- _What to do_
Please update the records from the line containing "state / province: Cordillera" up to and including the line containing "catalogue / barcode: US 1819449" by changing "elevation (m)" to "altitude (m)" and keeping everything else the same. Return only those lines.

- _Given data_
-------------------------

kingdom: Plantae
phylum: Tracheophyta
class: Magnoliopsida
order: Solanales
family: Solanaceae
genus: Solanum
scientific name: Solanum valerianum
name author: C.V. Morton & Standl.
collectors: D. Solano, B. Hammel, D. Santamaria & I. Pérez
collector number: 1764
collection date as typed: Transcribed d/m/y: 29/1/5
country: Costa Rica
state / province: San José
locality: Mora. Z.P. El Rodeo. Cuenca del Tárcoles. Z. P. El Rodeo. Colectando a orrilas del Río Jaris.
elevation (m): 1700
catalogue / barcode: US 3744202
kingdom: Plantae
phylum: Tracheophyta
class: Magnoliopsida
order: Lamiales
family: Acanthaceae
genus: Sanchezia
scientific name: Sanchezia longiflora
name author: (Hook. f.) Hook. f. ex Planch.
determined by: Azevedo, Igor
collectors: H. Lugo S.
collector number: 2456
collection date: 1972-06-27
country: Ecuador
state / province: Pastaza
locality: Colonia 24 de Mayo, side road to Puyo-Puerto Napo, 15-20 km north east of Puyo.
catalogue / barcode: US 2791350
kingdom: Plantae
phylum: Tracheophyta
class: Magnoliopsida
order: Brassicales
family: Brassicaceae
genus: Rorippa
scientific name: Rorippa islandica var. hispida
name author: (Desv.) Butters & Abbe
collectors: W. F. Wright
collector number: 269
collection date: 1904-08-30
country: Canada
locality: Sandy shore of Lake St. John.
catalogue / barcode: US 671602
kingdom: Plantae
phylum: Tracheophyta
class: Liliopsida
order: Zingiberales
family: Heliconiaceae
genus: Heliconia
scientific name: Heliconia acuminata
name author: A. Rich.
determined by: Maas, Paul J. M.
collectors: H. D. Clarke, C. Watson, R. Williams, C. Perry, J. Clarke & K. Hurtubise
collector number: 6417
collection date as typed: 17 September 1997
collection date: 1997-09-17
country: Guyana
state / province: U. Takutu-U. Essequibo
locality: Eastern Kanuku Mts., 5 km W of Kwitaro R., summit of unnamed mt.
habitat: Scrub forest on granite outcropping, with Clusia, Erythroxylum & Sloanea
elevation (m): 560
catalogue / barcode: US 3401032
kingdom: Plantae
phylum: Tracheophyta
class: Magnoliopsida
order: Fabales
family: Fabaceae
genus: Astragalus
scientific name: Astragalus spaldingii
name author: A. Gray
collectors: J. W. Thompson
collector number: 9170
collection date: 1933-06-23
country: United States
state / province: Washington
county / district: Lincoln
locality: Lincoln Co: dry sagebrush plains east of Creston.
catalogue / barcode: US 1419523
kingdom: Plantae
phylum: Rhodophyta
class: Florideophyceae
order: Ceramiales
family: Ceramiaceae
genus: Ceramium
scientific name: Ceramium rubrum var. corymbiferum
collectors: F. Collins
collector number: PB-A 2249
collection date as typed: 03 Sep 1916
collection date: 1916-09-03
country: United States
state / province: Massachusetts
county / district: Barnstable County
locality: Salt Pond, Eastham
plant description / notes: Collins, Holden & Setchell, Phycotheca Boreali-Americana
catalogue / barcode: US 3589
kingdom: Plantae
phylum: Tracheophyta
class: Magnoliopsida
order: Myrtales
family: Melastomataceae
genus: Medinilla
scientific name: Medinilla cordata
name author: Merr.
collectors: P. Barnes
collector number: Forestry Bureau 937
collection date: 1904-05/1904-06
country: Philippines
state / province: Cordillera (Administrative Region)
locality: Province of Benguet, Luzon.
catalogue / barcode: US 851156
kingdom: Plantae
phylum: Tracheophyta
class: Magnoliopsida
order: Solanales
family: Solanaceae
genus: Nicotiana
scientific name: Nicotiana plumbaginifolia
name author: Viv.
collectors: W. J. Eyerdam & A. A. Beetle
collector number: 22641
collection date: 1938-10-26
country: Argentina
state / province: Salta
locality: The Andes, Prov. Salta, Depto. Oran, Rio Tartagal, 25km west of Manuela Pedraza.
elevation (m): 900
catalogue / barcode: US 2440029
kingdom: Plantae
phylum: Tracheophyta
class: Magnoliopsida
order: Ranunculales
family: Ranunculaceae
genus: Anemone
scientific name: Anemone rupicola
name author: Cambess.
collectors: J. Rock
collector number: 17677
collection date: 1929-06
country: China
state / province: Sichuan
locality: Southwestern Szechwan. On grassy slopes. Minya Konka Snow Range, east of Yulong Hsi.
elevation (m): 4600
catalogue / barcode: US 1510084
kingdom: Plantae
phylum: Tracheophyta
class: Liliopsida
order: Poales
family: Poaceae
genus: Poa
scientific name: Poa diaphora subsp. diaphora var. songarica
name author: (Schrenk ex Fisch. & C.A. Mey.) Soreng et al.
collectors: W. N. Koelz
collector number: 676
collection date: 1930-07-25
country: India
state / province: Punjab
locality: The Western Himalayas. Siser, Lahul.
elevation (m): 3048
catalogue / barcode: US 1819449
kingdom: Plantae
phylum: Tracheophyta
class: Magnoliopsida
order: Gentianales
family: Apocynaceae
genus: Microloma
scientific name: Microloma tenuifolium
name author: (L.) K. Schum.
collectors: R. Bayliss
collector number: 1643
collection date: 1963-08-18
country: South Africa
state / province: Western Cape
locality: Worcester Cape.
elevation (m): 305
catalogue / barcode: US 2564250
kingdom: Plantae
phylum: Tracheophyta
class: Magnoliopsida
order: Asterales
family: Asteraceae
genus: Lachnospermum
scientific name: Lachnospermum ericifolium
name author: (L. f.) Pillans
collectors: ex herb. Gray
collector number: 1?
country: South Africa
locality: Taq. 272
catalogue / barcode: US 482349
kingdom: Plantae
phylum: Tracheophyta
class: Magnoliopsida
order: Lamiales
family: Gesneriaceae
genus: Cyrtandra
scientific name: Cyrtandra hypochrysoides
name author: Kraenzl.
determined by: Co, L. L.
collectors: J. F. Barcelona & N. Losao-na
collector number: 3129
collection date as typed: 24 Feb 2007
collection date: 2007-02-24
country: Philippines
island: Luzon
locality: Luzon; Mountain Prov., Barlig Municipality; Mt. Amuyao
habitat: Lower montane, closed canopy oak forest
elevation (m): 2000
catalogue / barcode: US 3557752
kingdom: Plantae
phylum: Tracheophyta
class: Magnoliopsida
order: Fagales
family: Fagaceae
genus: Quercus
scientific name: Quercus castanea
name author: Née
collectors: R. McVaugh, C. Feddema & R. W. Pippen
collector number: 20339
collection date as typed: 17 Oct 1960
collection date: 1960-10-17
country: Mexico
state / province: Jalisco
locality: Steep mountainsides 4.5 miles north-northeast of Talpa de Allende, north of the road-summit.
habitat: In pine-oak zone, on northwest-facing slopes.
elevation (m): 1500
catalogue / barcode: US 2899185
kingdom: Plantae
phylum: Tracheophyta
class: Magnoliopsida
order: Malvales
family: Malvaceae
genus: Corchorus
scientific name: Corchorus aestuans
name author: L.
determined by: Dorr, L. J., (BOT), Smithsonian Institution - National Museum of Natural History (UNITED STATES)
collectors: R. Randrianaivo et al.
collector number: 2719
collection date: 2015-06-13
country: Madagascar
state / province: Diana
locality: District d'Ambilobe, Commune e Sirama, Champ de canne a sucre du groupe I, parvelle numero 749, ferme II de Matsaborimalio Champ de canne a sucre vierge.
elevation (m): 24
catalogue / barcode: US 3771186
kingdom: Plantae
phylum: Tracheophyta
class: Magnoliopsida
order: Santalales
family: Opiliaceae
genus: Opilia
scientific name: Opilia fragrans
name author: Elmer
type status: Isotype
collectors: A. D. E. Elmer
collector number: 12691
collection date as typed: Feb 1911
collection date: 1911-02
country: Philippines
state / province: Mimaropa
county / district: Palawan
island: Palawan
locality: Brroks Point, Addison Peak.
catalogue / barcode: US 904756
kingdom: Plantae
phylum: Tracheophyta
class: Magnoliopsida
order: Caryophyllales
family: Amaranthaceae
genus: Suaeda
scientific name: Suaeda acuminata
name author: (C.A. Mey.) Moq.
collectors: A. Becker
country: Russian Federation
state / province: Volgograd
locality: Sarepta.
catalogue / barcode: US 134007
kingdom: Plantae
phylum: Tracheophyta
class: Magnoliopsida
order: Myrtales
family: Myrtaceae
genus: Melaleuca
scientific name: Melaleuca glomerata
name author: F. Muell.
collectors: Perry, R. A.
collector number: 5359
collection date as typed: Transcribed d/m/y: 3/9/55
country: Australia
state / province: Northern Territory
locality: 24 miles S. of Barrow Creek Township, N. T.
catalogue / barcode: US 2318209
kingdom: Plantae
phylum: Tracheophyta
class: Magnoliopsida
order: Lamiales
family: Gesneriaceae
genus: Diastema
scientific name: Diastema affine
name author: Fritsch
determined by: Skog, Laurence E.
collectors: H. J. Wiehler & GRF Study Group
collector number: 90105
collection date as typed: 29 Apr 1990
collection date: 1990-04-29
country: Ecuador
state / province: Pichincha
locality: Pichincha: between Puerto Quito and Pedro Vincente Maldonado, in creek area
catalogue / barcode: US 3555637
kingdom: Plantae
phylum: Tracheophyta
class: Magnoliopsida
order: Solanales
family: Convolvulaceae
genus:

-------------------------

- _Result_
state / province: Cordillera (Administrative Region)
locality: Province of Benguet, Luzon.
catalogue / barcode: US 851156
kingdom: Plantae
phylum: Tracheophyta
class: Magnoliopsida
order: Solanales
family: Solanaceae
genus: Nicotiana
scientific name: Nicotiana plumbaginifolia
name author: Viv.
collectors: W. J. Eyerdam & A. A. Beetle
collector number: 22641
collection date: 1938-10-26
country: Argentina
state / province: Salta
locality: The Andes, Prov. Salta, Depto. Oran, Rio Tartagal, 25km west of Manuela Pedraza.
altitude (m): 900
catalogue / barcode: US 2440029
kingdom: Plantae
phylum: Tracheophyta
class: Magnoliopsida
order: Ranunculales
family: Ranunculaceae
genus: Anemone
scientific name: Anemone rupicola
name author: Cambess.
collectors: J. Rock
collector number: 17677
collection date: 1929-06
country: China
state / province: Sichuan
locality: Southwestern Szechwan. On grassy slopes. Minya Konka Snow Range, east of Yulong Hsi.
altitude (m): 4600
catalogue / barcode: US 1510084
kingdom: Plantae
phylum: Tracheophyta
class: Liliopsida
order: Poales
family: Poaceae
genus: Poa
scientific name: Poa diaphora subsp. diaphora var. songarica
name author: (Schrenk ex Fisch. & C.A. Mey.) Soreng et al.
collectors: W. N. Koelz
collector number: 676
collection date: 1930-07-25
country: India
state / province: Punjab
locality: The Western Himalayas. Siser, Lahul.
altitude (m): 3048
catalogue / barcode: US 1819449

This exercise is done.